§ **Try it**: Pull every line that holds the word "closedint" from the entries.

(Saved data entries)
※ ※ ※

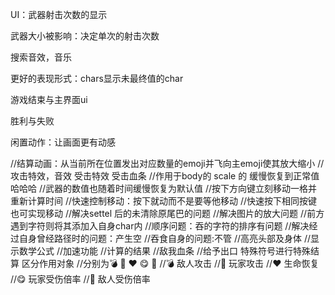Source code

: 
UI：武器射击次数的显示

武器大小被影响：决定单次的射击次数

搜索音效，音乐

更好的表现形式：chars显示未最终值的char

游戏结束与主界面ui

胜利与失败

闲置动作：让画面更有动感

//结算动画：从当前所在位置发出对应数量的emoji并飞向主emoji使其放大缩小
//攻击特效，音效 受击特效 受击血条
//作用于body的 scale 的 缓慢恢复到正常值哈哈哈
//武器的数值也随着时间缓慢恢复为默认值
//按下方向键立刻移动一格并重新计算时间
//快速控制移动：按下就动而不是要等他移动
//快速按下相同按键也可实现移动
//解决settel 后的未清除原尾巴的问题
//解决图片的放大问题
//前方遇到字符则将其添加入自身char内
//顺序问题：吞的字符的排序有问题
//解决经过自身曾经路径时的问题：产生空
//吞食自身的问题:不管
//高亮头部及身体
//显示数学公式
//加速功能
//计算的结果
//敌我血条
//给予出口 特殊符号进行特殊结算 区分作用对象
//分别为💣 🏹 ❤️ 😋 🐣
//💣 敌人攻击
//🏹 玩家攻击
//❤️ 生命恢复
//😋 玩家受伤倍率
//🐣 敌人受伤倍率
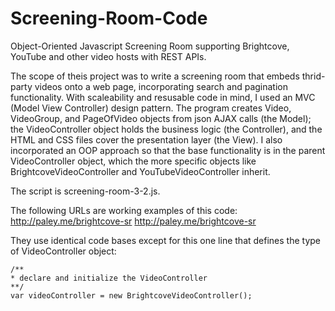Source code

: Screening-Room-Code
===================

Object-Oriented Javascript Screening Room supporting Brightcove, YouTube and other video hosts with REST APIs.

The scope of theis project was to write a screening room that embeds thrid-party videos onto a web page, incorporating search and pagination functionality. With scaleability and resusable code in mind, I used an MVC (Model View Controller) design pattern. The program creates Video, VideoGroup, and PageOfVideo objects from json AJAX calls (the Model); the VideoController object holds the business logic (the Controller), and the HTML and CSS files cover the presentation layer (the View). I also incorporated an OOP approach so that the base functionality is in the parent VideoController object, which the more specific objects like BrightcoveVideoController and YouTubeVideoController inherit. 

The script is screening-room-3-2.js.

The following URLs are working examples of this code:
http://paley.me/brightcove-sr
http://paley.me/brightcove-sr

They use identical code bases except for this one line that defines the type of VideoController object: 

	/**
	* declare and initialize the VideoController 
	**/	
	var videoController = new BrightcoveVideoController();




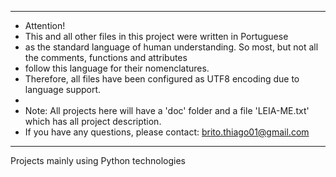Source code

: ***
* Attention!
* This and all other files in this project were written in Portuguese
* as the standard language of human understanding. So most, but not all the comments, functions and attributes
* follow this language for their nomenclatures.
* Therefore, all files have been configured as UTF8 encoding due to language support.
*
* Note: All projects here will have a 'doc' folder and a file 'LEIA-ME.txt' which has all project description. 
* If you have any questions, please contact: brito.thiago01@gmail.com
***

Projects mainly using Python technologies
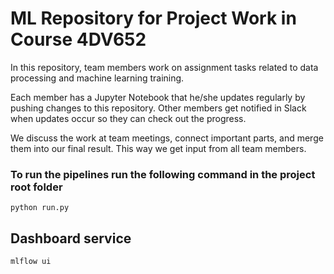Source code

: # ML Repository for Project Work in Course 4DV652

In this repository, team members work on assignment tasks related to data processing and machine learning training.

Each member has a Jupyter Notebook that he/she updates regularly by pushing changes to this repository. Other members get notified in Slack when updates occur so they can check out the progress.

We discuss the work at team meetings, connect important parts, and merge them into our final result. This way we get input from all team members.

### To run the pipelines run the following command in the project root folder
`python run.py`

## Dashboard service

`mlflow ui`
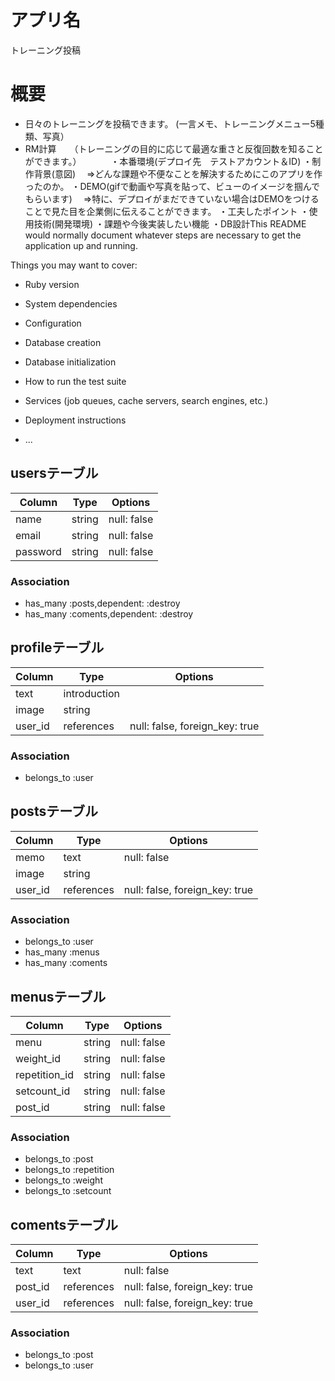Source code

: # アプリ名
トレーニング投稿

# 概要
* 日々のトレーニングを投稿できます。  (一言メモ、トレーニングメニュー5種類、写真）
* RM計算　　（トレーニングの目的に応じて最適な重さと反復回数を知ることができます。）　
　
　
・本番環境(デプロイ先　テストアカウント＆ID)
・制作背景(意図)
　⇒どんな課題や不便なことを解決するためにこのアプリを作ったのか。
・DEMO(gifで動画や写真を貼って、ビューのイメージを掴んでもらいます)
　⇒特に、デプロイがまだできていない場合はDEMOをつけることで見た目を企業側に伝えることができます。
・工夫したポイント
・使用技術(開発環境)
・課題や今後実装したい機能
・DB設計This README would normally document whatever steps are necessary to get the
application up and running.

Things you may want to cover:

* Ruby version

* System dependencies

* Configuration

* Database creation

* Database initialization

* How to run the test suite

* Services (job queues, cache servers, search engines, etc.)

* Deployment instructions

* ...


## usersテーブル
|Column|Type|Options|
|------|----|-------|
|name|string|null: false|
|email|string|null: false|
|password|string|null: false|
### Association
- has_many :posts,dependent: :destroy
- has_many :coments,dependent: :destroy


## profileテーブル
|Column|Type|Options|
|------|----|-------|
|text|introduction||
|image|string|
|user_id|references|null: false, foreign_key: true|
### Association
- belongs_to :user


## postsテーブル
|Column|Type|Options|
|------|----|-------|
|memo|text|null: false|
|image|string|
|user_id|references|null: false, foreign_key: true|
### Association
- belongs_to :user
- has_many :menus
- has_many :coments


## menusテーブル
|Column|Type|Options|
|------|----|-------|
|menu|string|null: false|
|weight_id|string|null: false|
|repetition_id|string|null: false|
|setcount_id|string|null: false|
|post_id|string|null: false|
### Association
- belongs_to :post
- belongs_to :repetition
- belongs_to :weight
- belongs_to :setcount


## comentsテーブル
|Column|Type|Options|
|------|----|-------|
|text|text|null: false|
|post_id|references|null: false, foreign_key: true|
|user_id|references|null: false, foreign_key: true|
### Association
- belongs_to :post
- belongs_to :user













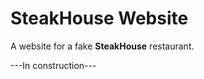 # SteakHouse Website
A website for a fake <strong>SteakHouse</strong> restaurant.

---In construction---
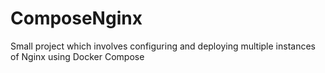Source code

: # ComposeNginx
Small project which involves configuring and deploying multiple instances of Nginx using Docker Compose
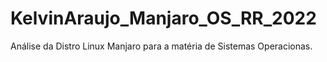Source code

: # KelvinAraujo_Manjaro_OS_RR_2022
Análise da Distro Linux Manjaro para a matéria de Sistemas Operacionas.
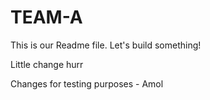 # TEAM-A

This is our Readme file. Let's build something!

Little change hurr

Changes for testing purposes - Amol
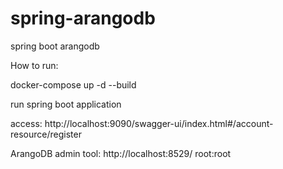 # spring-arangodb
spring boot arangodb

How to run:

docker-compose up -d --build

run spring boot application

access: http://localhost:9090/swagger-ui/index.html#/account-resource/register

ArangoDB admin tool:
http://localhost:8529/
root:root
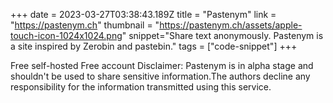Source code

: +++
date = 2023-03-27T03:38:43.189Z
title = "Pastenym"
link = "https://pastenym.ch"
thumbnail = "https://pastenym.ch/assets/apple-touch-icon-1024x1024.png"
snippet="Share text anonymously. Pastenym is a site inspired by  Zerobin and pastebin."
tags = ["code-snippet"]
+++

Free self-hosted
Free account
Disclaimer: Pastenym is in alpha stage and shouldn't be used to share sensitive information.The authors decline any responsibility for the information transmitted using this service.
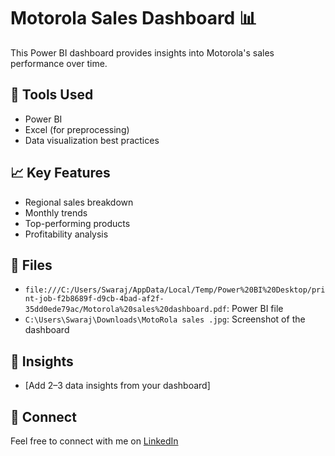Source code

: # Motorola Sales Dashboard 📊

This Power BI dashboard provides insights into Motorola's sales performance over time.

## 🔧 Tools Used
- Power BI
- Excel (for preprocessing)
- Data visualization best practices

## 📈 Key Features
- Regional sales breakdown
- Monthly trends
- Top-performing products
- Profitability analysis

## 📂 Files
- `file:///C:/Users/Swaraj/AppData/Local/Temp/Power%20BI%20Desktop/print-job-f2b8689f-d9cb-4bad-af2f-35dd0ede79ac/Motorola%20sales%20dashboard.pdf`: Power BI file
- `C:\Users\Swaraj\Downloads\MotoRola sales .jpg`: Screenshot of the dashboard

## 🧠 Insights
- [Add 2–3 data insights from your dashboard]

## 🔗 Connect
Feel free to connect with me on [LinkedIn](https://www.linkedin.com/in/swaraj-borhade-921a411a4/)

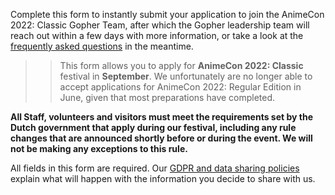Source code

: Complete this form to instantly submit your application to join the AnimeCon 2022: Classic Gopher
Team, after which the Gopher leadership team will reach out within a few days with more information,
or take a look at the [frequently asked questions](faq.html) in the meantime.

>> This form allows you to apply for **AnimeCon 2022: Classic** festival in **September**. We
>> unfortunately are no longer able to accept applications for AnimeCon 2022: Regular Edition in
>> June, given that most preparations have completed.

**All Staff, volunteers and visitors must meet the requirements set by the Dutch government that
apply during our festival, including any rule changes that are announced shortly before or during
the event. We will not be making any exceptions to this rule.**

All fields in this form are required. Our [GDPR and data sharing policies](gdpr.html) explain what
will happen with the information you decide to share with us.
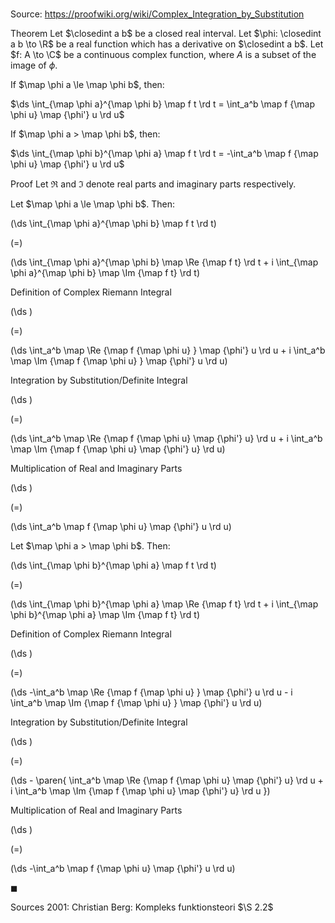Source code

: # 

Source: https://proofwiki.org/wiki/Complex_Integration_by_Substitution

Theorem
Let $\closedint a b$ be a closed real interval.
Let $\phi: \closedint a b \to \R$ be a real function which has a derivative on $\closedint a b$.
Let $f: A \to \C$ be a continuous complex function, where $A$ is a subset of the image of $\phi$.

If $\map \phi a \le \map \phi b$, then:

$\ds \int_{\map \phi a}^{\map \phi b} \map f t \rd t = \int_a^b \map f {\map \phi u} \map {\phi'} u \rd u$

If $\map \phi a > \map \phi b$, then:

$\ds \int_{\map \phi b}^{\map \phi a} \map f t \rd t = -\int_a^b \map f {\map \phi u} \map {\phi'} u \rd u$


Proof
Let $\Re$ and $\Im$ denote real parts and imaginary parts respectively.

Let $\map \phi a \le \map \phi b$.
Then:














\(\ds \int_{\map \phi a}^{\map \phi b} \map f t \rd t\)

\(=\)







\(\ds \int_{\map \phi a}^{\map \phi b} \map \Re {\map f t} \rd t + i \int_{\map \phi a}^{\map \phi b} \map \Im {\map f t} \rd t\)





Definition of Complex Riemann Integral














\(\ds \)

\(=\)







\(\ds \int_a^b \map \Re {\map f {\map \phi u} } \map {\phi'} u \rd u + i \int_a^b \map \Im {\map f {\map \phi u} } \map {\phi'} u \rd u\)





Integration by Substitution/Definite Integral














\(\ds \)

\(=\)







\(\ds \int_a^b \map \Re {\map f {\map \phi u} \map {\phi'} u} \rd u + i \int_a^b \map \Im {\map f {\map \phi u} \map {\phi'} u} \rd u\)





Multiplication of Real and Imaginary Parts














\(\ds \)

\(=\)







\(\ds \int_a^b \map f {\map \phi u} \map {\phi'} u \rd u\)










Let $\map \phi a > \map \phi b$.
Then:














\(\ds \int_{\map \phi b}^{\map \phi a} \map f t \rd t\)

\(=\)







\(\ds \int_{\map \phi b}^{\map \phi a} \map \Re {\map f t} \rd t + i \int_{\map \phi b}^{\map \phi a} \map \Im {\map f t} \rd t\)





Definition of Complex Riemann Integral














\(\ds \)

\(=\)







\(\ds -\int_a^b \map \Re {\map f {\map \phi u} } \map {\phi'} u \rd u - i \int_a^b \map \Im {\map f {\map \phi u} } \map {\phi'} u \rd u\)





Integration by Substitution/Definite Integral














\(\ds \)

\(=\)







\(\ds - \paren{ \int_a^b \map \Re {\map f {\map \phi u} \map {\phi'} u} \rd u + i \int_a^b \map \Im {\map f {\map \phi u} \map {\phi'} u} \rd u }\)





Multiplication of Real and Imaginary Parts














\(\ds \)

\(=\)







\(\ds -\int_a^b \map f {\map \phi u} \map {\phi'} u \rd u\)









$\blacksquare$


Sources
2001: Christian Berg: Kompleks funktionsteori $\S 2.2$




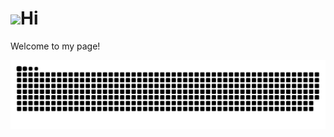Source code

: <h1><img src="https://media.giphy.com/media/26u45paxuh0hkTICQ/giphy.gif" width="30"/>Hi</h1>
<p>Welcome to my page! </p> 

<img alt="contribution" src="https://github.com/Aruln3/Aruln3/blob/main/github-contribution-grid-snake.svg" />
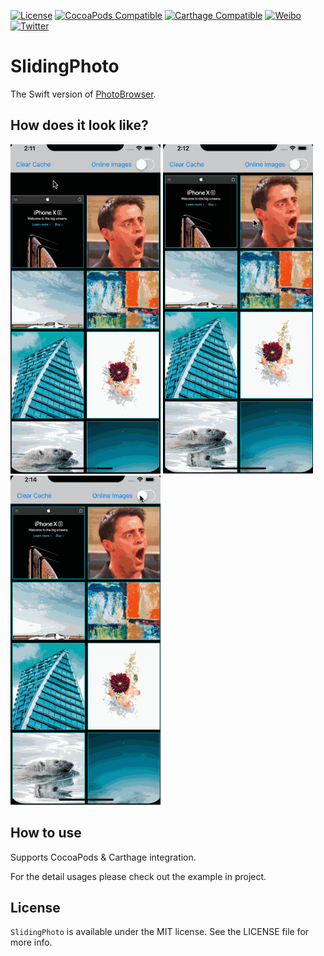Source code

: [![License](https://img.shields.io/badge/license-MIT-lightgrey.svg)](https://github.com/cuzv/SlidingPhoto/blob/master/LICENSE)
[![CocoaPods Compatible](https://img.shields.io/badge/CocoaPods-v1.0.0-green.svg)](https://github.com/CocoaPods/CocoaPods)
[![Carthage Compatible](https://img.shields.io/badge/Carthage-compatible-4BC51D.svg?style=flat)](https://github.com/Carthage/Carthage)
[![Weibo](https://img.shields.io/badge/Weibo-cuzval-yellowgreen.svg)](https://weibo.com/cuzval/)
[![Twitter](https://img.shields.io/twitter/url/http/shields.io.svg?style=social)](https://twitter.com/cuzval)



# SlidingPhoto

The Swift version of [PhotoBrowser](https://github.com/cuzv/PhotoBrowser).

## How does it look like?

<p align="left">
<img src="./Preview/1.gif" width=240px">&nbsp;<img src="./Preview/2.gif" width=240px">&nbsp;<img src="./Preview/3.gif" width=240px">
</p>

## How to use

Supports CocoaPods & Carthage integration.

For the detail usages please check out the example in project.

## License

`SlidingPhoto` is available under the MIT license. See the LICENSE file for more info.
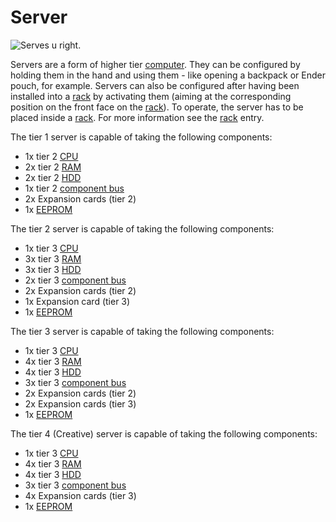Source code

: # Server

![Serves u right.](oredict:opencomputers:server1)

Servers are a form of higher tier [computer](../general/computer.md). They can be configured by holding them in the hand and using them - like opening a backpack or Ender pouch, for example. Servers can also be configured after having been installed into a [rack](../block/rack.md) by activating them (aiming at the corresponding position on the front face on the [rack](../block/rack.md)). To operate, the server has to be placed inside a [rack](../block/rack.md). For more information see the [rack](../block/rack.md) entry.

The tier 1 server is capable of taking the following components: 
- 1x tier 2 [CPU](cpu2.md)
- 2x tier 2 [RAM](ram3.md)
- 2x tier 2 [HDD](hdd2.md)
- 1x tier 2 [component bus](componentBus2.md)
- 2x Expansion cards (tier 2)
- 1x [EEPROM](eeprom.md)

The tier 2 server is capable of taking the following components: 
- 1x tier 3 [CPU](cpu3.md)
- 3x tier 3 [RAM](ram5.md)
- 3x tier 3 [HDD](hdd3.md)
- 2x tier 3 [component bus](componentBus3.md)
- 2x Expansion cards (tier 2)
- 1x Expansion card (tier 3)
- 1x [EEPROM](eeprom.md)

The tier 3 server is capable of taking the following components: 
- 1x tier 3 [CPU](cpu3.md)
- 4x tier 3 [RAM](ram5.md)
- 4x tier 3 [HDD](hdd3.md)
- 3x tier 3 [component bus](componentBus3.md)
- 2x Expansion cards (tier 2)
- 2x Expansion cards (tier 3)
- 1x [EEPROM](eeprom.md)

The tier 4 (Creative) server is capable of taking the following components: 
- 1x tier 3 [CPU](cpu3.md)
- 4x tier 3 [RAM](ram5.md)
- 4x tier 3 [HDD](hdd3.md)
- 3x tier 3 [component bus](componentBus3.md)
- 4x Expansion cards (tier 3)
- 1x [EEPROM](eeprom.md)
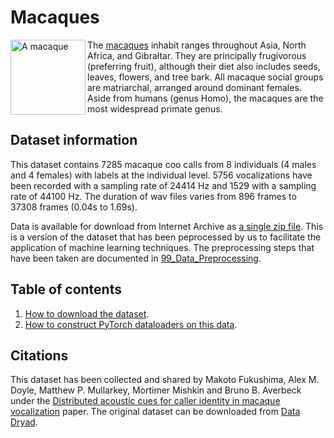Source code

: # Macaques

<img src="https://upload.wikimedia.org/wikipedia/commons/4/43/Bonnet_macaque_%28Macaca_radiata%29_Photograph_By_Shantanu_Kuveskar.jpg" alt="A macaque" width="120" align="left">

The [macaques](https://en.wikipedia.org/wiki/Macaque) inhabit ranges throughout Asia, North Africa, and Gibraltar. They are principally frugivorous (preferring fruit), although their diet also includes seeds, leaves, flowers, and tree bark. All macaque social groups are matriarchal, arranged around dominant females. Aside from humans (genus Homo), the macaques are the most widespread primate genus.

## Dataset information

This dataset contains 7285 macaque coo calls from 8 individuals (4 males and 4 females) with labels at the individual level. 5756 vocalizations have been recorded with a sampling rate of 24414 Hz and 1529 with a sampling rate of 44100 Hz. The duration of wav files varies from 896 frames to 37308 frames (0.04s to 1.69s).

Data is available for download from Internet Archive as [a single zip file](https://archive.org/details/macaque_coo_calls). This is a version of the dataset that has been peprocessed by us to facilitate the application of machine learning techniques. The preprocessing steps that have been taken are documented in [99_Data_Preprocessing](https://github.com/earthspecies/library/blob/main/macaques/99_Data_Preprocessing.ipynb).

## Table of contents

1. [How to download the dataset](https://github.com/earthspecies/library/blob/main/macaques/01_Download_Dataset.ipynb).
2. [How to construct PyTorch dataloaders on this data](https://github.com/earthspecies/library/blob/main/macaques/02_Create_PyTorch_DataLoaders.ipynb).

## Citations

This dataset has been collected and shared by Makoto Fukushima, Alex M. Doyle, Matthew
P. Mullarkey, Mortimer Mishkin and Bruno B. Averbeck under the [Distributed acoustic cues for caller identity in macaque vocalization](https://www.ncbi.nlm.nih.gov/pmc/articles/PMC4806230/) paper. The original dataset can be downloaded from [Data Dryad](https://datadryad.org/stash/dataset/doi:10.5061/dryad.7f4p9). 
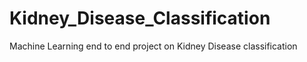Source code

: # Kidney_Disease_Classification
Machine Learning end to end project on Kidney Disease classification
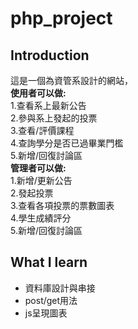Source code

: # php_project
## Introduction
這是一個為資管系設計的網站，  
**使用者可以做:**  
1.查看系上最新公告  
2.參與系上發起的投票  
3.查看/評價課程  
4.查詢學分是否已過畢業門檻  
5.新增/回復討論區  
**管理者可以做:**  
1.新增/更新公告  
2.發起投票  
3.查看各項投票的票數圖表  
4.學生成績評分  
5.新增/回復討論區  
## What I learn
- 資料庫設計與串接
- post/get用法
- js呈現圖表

※ ※ ※

§ **Your solution**:
Let $\closedint a b$ be a closed real interval.
Let $\phi: \closedint a b \to \R$ be a real function which has a derivative on $\closedint a b$.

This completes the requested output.